Tak pernah hilang dari ingatan. Sebuah restoran Tidak bisa tutup sebelum tengah malam Karena pesawat saya terlambat tiba Sang suami menunggu di teras Seorang keturunan Arab.

Sang istri tetap di dapur membuat sambal baru. Seorang wanita keturunan Tionghoa.

Yang tidak bisa bahasa Mandarin melainkan Hokkian. Saya lihat putri-putrinya. Setengah Arab. Setengah Tionghoa.
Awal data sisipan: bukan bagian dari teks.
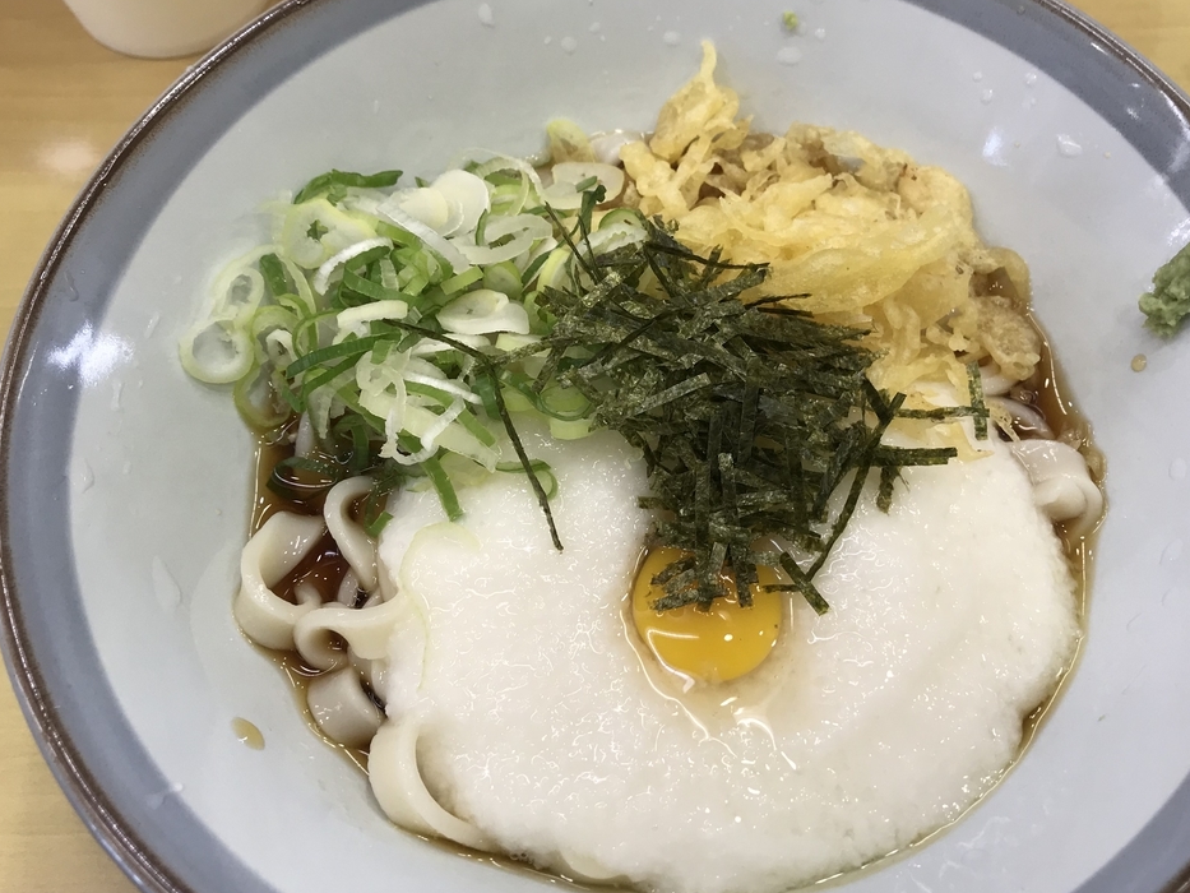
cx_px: 665
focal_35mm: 36
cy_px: 430
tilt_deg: -62.8
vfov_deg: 39.7
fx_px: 1238
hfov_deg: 51.2
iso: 25
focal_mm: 3.99
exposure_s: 1/60
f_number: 1.8
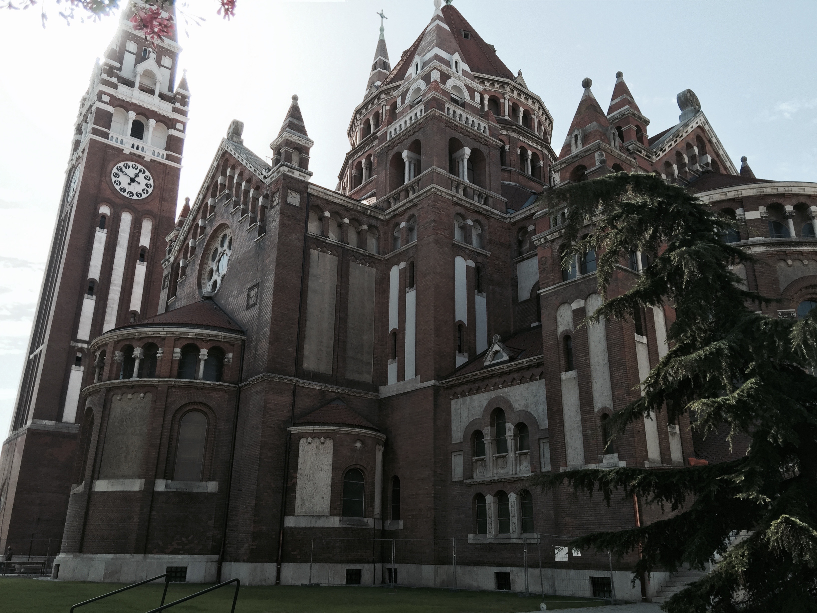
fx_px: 684
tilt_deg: +19.8
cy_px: 306
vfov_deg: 48.2
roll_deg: -1.8
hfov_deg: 61.7
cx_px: 408
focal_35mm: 29
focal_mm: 4.15
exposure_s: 1/1236
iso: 32
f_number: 2.2
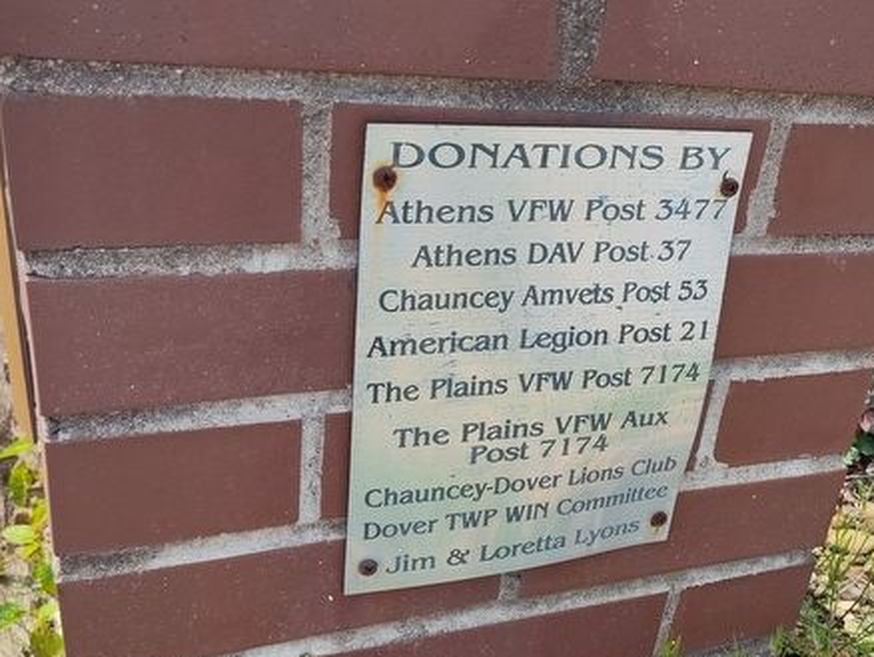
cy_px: 407
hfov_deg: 43.9
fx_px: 1061
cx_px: 607
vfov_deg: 34.2
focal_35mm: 42
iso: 100
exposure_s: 1/731
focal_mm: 5.56
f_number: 1.8
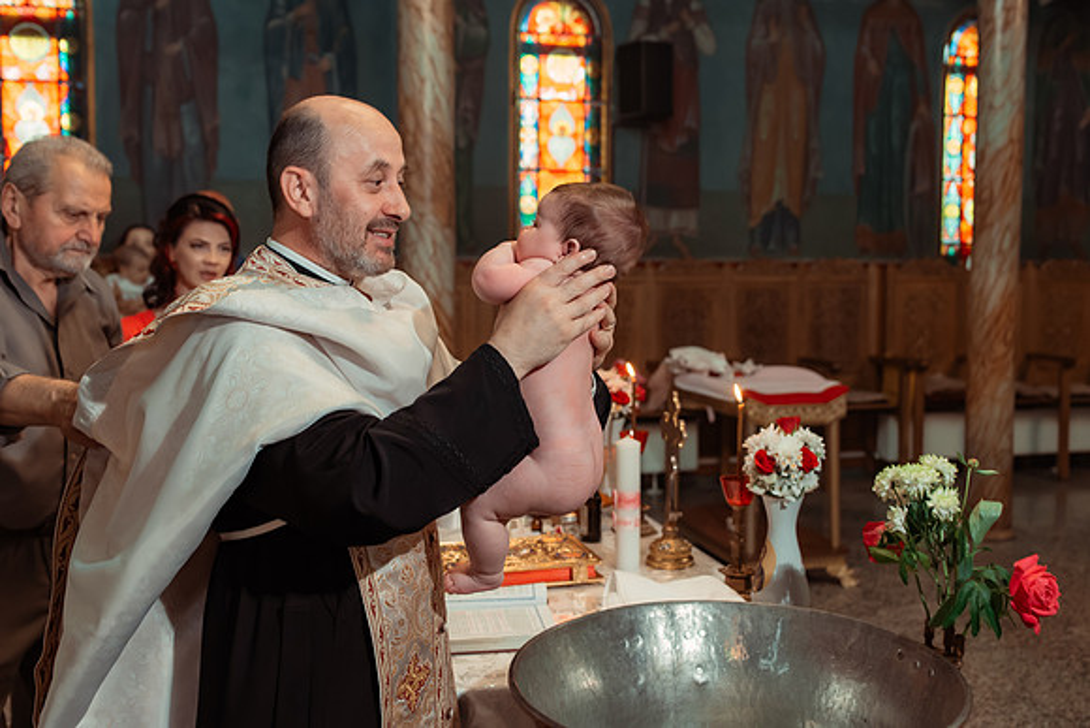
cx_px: 576
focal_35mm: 38
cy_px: 351
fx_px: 1142
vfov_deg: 35.3
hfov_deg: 51.0
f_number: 3.5
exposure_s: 1/200
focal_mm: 35
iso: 1600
Palu…Kesegaran ikannya, Kelegitan sambalnya, Masih menempel di lidahku. Sampai belasan tahun kemudian. Sampai sekarang.

Palu…Kutitikkan air mataku. Kuremaskan genggam tanganku. Marah. Geram. Tak berdaya. Menyaksikan rakyat sengsara.

Tidak cukup listrik di sana Di tahun 2009 itu. Kulanggar hukum. Kutabrak peraturan.

Demi listrik di sana. Yang mati tiga kali sehari. Kadang seminggu mati abadi…

Palu-Kebunkopi, Palu-Parigi, Palu-Tentena, Palu-Donggala, Adalah rute-ruteku. Kala itu.

Rute yang menantang Rute yang ngeri-ngeri sedap itu.

Palu…Telukmu, Nyiur melambaimu, Al-Khairatmu, Gerejamu, Kelentengmu, Semua lekuk-lekukmu, Begitu abadinya diingatanku.

Palu…Lama saya tidak ke sana. Sejak saya sendiri terkena bencana.

Palu… Tiba-tiba namamu menusuk jantungku. Pilu Gempa dan tsunami itu. Jumat senja akhir September lalu. Meluluhlantakkan bumimu.

Palu. Membuatku pilu.  Palu. Membangkitkan rinduku padamu. (Dahlan Iskan)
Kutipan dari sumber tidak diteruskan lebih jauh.